“We don’t have competitors,” some founders say. Or they might downplay how big a threat their competition is, assuming that talking about competition at all will ruin the magic spell they’re trying to cast over investors. But talking about competition won’t ruin the magic you’re trying to cast. After all, nobody thinks that you’re starting a company in a vacuum.
There’s no such thing as a startup without competitors, but you need to know how to talk about them, including how you plan to exist alongside the competition. Until you wipe them off the face of the planet with your brilliance, of course.
There’s no such thing as “no competitors”
Even if you are the first company doing something in a space, and there’s literally no competition yet, remember that you’re still trying to build something that your potential customers are willing to pay money for. To do that, you must find a “problem” to solve and customers — whether businesses, government entities or individuals — that need a solution.
In the context of a competition slide, if there are no companies that are building solutions, or if there are no products that already solve this, there will be competing alternative solutions. If you were shipping the first electric vacuum cleaner, for example, the competition might have included manual vacuum cleaners (no, really!) or the humble broom.
Remember that the competitive alternative may not be obvious. For the cinema, a competitive alternative could be Netflix, but that is only true if you limit the competitive field to “ways to watch movies.” That is not entirely true; theaters are date destinations and entertainment “solutions,” and competitors could be a bowling alley, hiking in a national park, a live concert or staying at home, listening to music with friends.
If you can’t think of any competitive alternatives, you may have a pretty serious problem on your hands. If people aren’t willing to pay to have a problem solved now, why would they be willing to do it in the future?
How to talk about your competitors
Assuming that you have a pretty clear picture of who your competitors are, now you must figure out how to talk about them in detail.
If you have many competitors, a good, low-lift way to explain how you fit into the competitive landscape is with a two-axis chart:
Here’s another example, from BoxedUp’s pitch deck. (See the company’s full Pitch Deck Teardown.)
Many (most?) startups present their competitors this way, and it works, even though it’s rather simplistic. To make this more robust, you could more clearly identify how you are different from established competitors, for example.

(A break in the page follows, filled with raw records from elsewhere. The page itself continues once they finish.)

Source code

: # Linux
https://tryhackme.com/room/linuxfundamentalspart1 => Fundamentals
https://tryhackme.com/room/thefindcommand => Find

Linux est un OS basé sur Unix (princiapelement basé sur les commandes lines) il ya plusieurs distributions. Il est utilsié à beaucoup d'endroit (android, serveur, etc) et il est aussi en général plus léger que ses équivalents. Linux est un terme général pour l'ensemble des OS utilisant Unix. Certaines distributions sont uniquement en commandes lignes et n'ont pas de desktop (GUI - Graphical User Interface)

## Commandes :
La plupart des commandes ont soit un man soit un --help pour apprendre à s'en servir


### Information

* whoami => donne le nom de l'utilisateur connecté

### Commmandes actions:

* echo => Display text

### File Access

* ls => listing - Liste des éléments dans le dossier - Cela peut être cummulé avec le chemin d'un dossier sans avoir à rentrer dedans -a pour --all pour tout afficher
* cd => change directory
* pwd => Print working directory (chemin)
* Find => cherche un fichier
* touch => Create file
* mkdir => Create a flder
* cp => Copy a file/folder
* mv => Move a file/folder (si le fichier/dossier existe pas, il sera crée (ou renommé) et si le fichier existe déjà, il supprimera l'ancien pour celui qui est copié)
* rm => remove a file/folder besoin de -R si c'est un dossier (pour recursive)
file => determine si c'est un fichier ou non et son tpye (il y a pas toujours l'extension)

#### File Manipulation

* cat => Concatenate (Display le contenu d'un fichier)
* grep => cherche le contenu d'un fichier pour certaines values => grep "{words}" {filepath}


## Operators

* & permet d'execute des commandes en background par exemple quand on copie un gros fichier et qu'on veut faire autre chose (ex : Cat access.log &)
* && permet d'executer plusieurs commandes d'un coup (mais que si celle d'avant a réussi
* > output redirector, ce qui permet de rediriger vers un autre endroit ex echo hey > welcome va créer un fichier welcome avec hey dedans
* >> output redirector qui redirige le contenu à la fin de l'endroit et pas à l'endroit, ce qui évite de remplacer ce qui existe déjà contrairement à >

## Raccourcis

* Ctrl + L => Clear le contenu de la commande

A better way to present your competition is to identify the ways in which you are similar to, and how you differ from, other major players in the market. If you are identical in every way, you’re going to have a tough time. And if you’re positioning yourself to beat the competition only by being cheaper, you’re effectively positioning yourself for a price war race to the bottom — and it’s often hard to raise money for companies whose only differentiator is “we are cheaper.” You’d best believe that your competitors will run at a loss for a while if they have to in order to put you out of business.
As we saw in Minut’s Pitch Deck Teardown, the competition slide does a great job of showing how the company differs from its competitors. It is the cheapest option, yes, but it also adds a slew of additional features and use cases.
Lunchbox took another approach:
Lunchbox used its competitive landscape slide to show that it’s like Toast, but for multiunit restaurants. It also differentiates itself in this slide from all SMB offerings, essentially answering questions investors might have about where Lunchbox fits in with the other, possibly more well-known, brands.
Not technically part of the competition landscape, but pulling key data out of Toast’s S-1 filing, the company is helping investors dream big and shows that there is an in-market predicate for large returns in a near-adjacent market.
Putting it all together
A competitor slide is your opportunity to shine as a founder; think about your competitors both narrowly (who are your direct competitors right now) and more broadly (which companies are in adjacent markets and could attempt a market extension into your field). You can also think about the competitive alternatives and other ways of solving the problem.
For example, the market for an at-home dry cleaning robot does exist; Presso recently raised $8 million. The competitive alternative, however, is to just throw your clothes in your existing washing machine, use a service like Rinse (which picks up your dry cleaning and drops it back off at your house; it raised $14 million a few years ago), or go to the dry cleaners yourself.
Ultimately, the trick is to put yourself in your would-be customers’ shoes and take the widest, most creative view of how they might solve a particular problem. That’s your competitive landscape and your chance to show off how your solution is the best. You get extra bonus points if your differentiators also play into your go-to-market strategy; in the case of Minut, for example, the people who benefit most from its products are Airbnb hosts. Getting Airbnb to endorse the product was a stroke of genius — and it can’t have hurt its fundraising one bit.